Among expatriates willing to shack up with ghosts for a good deal, demand is rising. Rents have jumped nearly 60% across the city in the past four years, according to government figures.

Now, Mr. Ng says, he is able to rent out some at nearly market rent. "All my tenants are very happy," he says. "No one has complained that they've seen ghosts."

Aaron Bleasdale, a lawyer, once rented a two-floor penthouse in Mid-Levels, one of Hong Kong's greenest and most-coveted neighborhoods, whose tenant had recently died. At just 13,000 Hong Kong dollars, or about $1,700, it was a discount of at least 40%, he says. With the rent split between him and a roommate, the apartment was a bargain.

"It was a great location, with a rooftop garden. I'd live with a ghost for that price," said Mr. Bleasdale, who moved out of the apartment a few years ago, but still lives in Hong Kong.

"The [ghosts] here probably wouldn't speak English anyway, so I don't think they would bother me," he said. "Anyway I'm more of the Casper the Friendly Ghost school."

The first haunted house Mr. Ng sold was actually his own. When he was renovating his apartment in preparation for a sale in 1993, a worker was electrocuted.

Shaken but determined to go through with the sale, he says he got a higher price than he expected, despite the death.

Since then, Mr. Ng says he has bought and sold 20 haunted apartments. He regularly scans newspapers to find accounts of deaths and aggressively bids for discounts. He says he is proud of how he has helped pioneer Hong Kong's trade in haunted houses. "I learned it by myself," he says. "Nobody taught me. It's not my fate or luckiness, but my boldness."

His apartments have had unnatural deaths in them, which is what earns them the "haunted" moniker in Hong Kong.
Before he started trading in haunted houses, Mr. Ng was a shark-fin seller. Thanks in part to that business, Mr. Ng has something some younger investors lack: a comfortable pile of cash.
That is important, because in Hong Kong, banks often won't issue mortgages for haunted apartments.

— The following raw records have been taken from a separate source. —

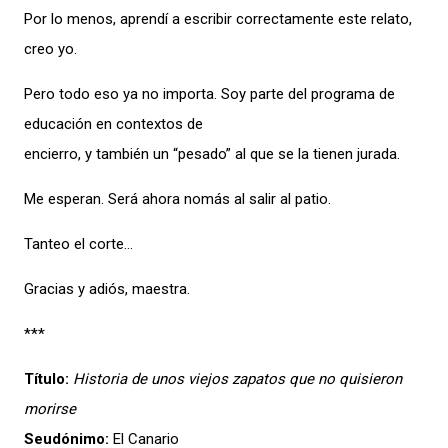
Por lo menos, aprendí a escribir correctamente este relato,
creo yo.
Pero todo eso ya no importa. Soy parte del programa de
educación en contextos de
encierro, y también un “pesado” al que se la tienen jurada.
Me esperan. Será ahora nomás al salir al patio.
Tanteo el corte…
Gracias y adiós, maestra.
***
Título:
Historia de unos viejos zapatos que no quisieron
morirse
Seudónimo:
El Canario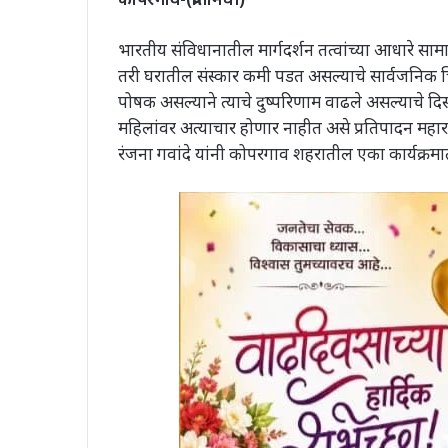
भारतीय संविधानातील मार्गदर्शन तत्वांच्या आधारे स
तरी घरातील संस्कार कमी पडत असल्याचे सार्वजनिक चित
पोषक असल्याने त्याचे दुष्परिणाम वाढले असल्याचे 
महिलांवर अत्याचार होणार नाहीत असे प्रतिपादन महाराष्
रंजना गवांदे यांनी कोपरगाव शहरातील एका कार्यक्रम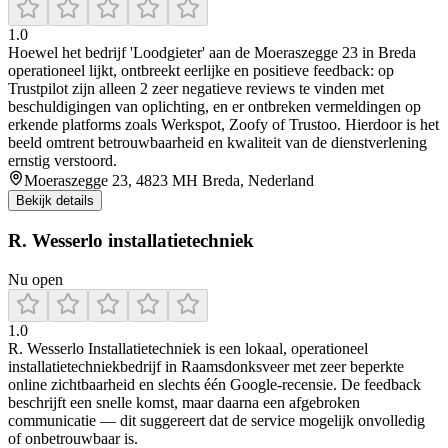
1.0
Hoewel het bedrijf 'Loodgieter' aan de Moeraszegge 23 in Breda
operationeel lijkt, ontbreekt eerlijke en positieve feedback: op
Trustpilot zijn alleen 2 zeer negatieve reviews te vinden met
beschuldigingen van oplichting, en er ontbreken vermeldingen op
erkende platforms zoals Werkspot, Zoofy of Trustoo. Hierdoor is het
beeld omtrent betrouwbaarheid en kwaliteit van de dienstverlening
ernstig verstoord.
Moeraszegge 23, 4823 MH Breda, Nederland
Bekijk details
R. Wesserlo installatietechniek
Nu open
1.0
R. Wesserlo Installatietechniek is een lokaal, operationeel
installatietechniekbedrijf in Raamsdonksveer met zeer beperkte
online zichtbaarheid en slechts één Google‑recensie. De feedback
beschrijft een snelle komst, maar daarna een afgebroken
communicatie — dit suggereert dat de service mogelijk onvolledig
of onbetrouwbaar is.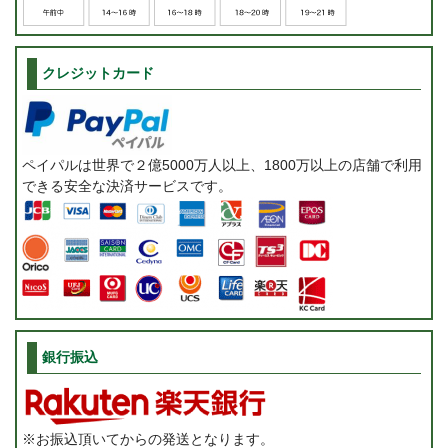
クレジットカード
ペイパルは世界で２億5000万人以上、1800万以上の店舗で利用
できる安全な決済サービスです。
銀行振込
※お振込頂いてからの発送となります。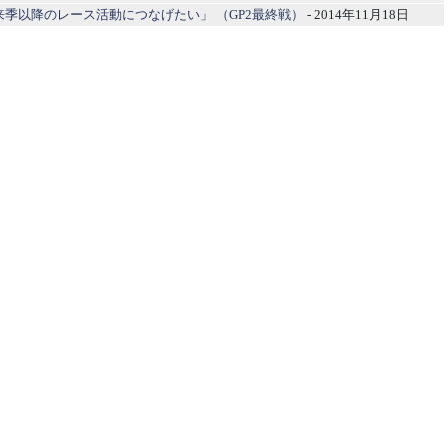
来季以降のレース活動につなげたい」 （GP2最終戦）
- 2014年11月18日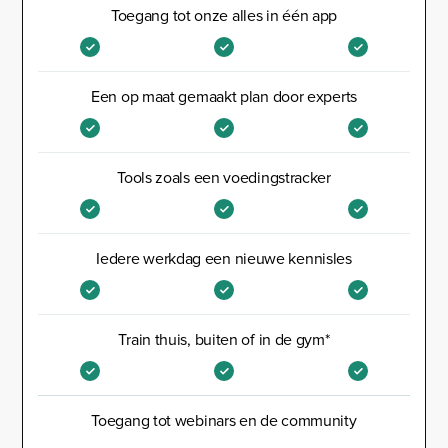
Toegang tot onze alles in één app
Een op maat gemaakt plan door experts
Tools zoals een voedingstracker
Iedere werkdag een nieuwe kennisles
Train thuis, buiten of in de gym*
Toegang tot webinars en de community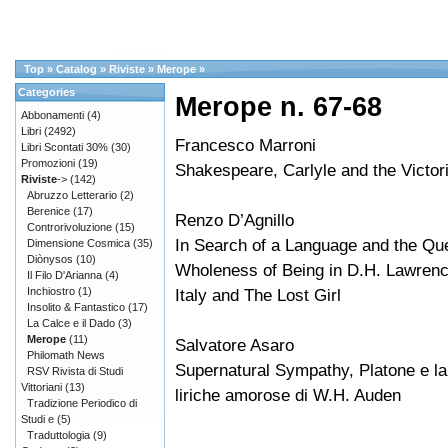
Top
»
Catalog
»
Riviste
»
Merope
»
Categories
Merope n. 67-68
Abbonamenti
(4)
Libri
(2492)
Francesco Marroni
Libri Scontati 30%
(30)
Promozioni
(19)
Shakespeare, Carlyle and the Victor
Riviste
->
(142)
Abruzzo Letterario
(2)
Berenice
(17)
Renzo D’Agnillo
Controrivoluzione
(15)
In Search of a Language and the Que
Dimensione Cosmica
(35)
Diònysos
(10)
Wholeness of Being in D.H. Lawrence
Il Filo D'Arianna
(4)
Inchiostro
(1)
Italy and The Lost Girl
Insolito & Fantastico
(17)
La Calce e il Dado
(3)
Merope
(11)
Salvatore Asaro
Philomath News
Supernatural Sympathy, Platone e la 
RSV Rivista di Studi
Vittoriani
(13)
liriche amorose di W.H. Auden
Tradizione Periodico di
Studi e
(5)
Traduttologia
(9)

Many banks have online calculators that put values on thousands of apartments in Hong Kong. The Bank of China (Hong Kong) Ltd.'s 2388.HK +0.58%calculator delivers an error message for every unit located on the floor of an apartment building where in the 1980s a woman killed her husband. The same is true for other apartments located near notorious murder sites.

The bank said the firm it uses to value properties didn't provide a price for the apartment where the murder occurred. It didn't comment on why the calculator delivers the same error message for other units on the floor. It said it provides mortgage services for hongza apartments on a "case-by-case" basis.

Standard Chartered Bank (Hong Kong) Ltd. said it doesn't provide mortgages for "haunted" apartments.

Two years ago, Mr. Ng, who says he doesn't believe in ghosts, began winding down his shark-fin business, which was hurt by environmentalist-led boycotts, even as prices on haunted houses soared. "They're still more profitable than shark's fins," he said.

He isn't worried about his new competitors, saying their high-price deals will backfire and he will still be there. "They're amateurs," he said.